Copy out every line of the records below with no changes, keeping the same order.

Task input:
--- START ---
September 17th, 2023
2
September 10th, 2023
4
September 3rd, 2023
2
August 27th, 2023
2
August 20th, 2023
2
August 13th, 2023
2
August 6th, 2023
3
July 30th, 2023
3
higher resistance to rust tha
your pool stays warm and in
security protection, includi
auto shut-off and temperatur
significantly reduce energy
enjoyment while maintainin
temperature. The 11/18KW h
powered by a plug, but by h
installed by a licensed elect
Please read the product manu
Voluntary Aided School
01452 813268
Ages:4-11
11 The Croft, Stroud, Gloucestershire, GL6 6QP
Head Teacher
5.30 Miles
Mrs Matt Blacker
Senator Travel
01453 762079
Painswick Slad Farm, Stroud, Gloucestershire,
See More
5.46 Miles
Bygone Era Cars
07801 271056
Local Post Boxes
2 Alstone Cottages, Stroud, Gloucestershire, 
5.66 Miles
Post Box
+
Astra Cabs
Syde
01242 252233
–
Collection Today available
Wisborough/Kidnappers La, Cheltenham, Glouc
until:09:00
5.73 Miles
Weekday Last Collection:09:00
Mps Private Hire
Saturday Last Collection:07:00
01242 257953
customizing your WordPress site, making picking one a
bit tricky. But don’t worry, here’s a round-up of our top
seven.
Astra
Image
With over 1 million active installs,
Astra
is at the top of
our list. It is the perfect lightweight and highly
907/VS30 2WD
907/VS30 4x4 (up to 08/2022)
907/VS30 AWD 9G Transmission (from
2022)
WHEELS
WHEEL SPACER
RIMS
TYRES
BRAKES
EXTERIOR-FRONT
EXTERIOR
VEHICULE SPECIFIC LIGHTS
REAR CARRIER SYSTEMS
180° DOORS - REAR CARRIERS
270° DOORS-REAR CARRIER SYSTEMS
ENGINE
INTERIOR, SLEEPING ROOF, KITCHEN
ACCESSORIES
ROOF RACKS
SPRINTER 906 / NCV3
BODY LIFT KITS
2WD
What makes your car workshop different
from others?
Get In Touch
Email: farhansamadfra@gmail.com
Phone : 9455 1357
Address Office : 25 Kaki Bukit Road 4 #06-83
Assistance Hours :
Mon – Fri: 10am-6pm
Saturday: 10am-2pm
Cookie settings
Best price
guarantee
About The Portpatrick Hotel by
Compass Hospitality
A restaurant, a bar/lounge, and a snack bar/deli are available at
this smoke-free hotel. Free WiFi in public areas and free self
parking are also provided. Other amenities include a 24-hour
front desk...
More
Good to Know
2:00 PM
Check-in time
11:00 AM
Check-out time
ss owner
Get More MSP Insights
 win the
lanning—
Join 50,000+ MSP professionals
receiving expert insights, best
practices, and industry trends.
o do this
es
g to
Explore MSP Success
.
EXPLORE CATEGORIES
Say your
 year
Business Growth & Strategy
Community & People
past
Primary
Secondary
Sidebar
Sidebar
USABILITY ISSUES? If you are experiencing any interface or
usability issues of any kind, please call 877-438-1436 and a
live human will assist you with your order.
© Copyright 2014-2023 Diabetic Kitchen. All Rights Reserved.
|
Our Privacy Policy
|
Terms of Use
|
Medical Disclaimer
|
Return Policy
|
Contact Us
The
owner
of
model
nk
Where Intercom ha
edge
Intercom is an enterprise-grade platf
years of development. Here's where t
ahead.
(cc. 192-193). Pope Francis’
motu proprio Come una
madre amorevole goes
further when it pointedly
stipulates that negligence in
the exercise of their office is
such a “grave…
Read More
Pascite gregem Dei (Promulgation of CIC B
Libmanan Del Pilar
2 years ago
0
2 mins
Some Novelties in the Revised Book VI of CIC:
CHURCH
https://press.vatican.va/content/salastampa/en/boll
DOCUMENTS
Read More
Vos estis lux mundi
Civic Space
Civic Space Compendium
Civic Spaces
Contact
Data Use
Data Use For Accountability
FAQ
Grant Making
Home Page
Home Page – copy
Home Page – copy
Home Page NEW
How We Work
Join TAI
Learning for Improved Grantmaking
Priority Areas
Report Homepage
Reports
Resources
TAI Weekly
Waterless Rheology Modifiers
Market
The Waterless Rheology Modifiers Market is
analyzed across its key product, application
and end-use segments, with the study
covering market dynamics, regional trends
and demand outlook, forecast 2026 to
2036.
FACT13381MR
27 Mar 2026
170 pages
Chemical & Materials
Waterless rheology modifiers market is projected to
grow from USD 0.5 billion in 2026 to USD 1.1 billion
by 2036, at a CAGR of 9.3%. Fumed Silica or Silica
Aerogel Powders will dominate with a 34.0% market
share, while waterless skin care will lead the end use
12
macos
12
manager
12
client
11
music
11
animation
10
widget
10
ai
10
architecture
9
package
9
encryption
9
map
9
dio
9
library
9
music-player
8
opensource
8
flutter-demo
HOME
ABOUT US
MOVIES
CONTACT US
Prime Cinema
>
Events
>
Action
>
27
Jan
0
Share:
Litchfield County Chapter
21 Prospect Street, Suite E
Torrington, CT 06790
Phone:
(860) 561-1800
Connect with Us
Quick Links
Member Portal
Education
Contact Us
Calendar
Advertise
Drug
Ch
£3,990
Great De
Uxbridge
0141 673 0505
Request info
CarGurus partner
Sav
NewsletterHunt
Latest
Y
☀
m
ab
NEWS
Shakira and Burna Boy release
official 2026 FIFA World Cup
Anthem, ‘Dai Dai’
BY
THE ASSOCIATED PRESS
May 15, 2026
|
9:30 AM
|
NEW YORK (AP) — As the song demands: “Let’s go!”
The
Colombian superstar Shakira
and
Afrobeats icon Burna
--- END ---
Solution for this task:
September 17th, 2023
2
September 10th, 2023
4
September 3rd, 2023
2
August 27th, 2023
2
August 20th, 2023
2
August 13th, 2023
2
August 6th, 2023
3
July 30th, 2023
3
higher resistance to rust tha
your pool stays warm and in
security protection, includi
auto shut-off and temperatur
significantly reduce energy
enjoyment while maintainin
temperature. The 11/18KW h
powered by a plug, but by h
installed by a licensed elect
Please read the product manu
Voluntary Aided School
01452 813268
Ages:4-11
11 The Croft, Stroud, Gloucestershire, GL6 6QP
Head Teacher
5.30 Miles
Mrs Matt Blacker
Senator Travel
01453 762079
Painswick Slad Farm, Stroud, Gloucestershire,
See More
5.46 Miles
Bygone Era Cars
07801 271056
Local Post Boxes
2 Alstone Cottages, Stroud, Gloucestershire, 
5.66 Miles
Post Box
+
Astra Cabs
Syde
01242 252233
–
Collection Today available
Wisborough/Kidnappers La, Cheltenham, Glouc
until:09:00
5.73 Miles
Weekday Last Collection:09:00
Mps Private Hire
Saturday Last Collection:07:00
01242 257953
customizing your WordPress site, making picking one a
bit tricky. But don’t worry, here’s a round-up of our top
seven.
Astra
Image
With over 1 million active installs,
Astra
is at the top of
our list. It is the perfect lightweight and highly
907/VS30 2WD
907/VS30 4x4 (up to 08/2022)
907/VS30 AWD 9G Transmission (from
2022)
WHEELS
WHEEL SPACER
RIMS
TYRES
BRAKES
EXTERIOR-FRONT
EXTERIOR
VEHICULE SPECIFIC LIGHTS
REAR CARRIER SYSTEMS
180° DOORS - REAR CARRIERS
270° DOORS-REAR CARRIER SYSTEMS
ENGINE
INTERIOR, SLEEPING ROOF, KITCHEN
ACCESSORIES
ROOF RACKS
SPRINTER 906 / NCV3
BODY LIFT KITS
2WD
What makes your car workshop different
from others?
Get In Touch
Email: farhansamadfra@gmail.com
Phone : 9455 1357
Address Office : 25 Kaki Bukit Road 4 #06-83
Assistance Hours :
Mon – Fri: 10am-6pm
Saturday: 10am-2pm
Cookie settings
Best price
guarantee
About The Portpatrick Hotel by
Compass Hospitality
A restaurant, a bar/lounge, and a snack bar/deli are available at
this smoke-free hotel. Free WiFi in public areas and free self
parking are also provided. Other amenities include a 24-hour
front desk...
More
Good to Know
2:00 PM
Check-in time
11:00 AM
Check-out time
ss owner
Get More MSP Insights
 win the
lanning—
Join 50,000+ MSP professionals
receiving expert insights, best
practices, and industry trends.
o do this
es
g to
Explore MSP Success
.
EXPLORE CATEGORIES
Say your
 year
Business Growth & Strategy
Community & People
past
Primary
Secondary
Sidebar
Sidebar
USABILITY ISSUES? If you are experiencing any interface or
usability issues of any kind, please call 877-438-1436 and a
live human will assist you with your order.
© Copyright 2014-2023 Diabetic Kitchen. All Rights Reserved.
|
Our Privacy Policy
|
Terms of Use
|
Medical Disclaimer
|
Return Policy
|
Contact Us
The
owner
of
model
nk
Where Intercom ha
edge
Intercom is an enterprise-grade platf
years of development. Here's where t
ahead.
(cc. 192-193). Pope Francis’
motu proprio Come una
madre amorevole goes
further when it pointedly
stipulates that negligence in
the exercise of their office is
such a “grave…
Read More
Pascite gregem Dei (Promulgation of CIC B
Libmanan Del Pilar
2 years ago
0
2 mins
Some Novelties in the Revised Book VI of CIC:
CHURCH
https://press.vatican.va/content/salastampa/en/boll
DOCUMENTS
Read More
Vos estis lux mundi
Civic Space
Civic Space Compendium
Civic Spaces
Contact
Data Use
Data Use For Accountability
FAQ
Grant Making
Home Page
Home Page – copy
Home Page – copy
Home Page NEW
How We Work
Join TAI
Learning for Improved Grantmaking
Priority Areas
Report Homepage
Reports
Resources
TAI Weekly
Waterless Rheology Modifiers
Market
The Waterless Rheology Modifiers Market is
analyzed across its key product, application
and end-use segments, with the study
covering market dynamics, regional trends
and demand outlook, forecast 2026 to
2036.
FACT13381MR
27 Mar 2026
170 pages
Chemical & Materials
Waterless rheology modifiers market is projected to
grow from USD 0.5 billion in 2026 to USD 1.1 billion
by 2036, at a CAGR of 9.3%. Fumed Silica or Silica
Aerogel Powders will dominate with a 34.0% market
share, while waterless skin care will lead the end use
12
macos
12
manager
12
client
11
music
11
animation
10
widget
10
ai
10
architecture
9
package
9
encryption
9
map
9
dio
9
library
9
music-player
8
opensource
8
flutter-demo
HOME
ABOUT US
MOVIES
CONTACT US
Prime Cinema
>
Events
>
Action
>
27
Jan
0
Share:
Litchfield County Chapter
21 Prospect Street, Suite E
Torrington, CT 06790
Phone:
(860) 561-1800
Connect with Us
Quick Links
Member Portal
Education
Contact Us
Calendar
Advertise
Drug
Ch
£3,990
Great De
Uxbridge
0141 673 0505
Request info
CarGurus partner
Sav
NewsletterHunt
Latest
Y
☀
m
ab
NEWS
Shakira and Burna Boy release
official 2026 FIFA World Cup
Anthem, ‘Dai Dai’
BY
THE ASSOCIATED PRESS
May 15, 2026
|
9:30 AM
|
NEW YORK (AP) — As the song demands: “Let’s go!”
The
Colombian superstar Shakira
and
Afrobeats icon Burna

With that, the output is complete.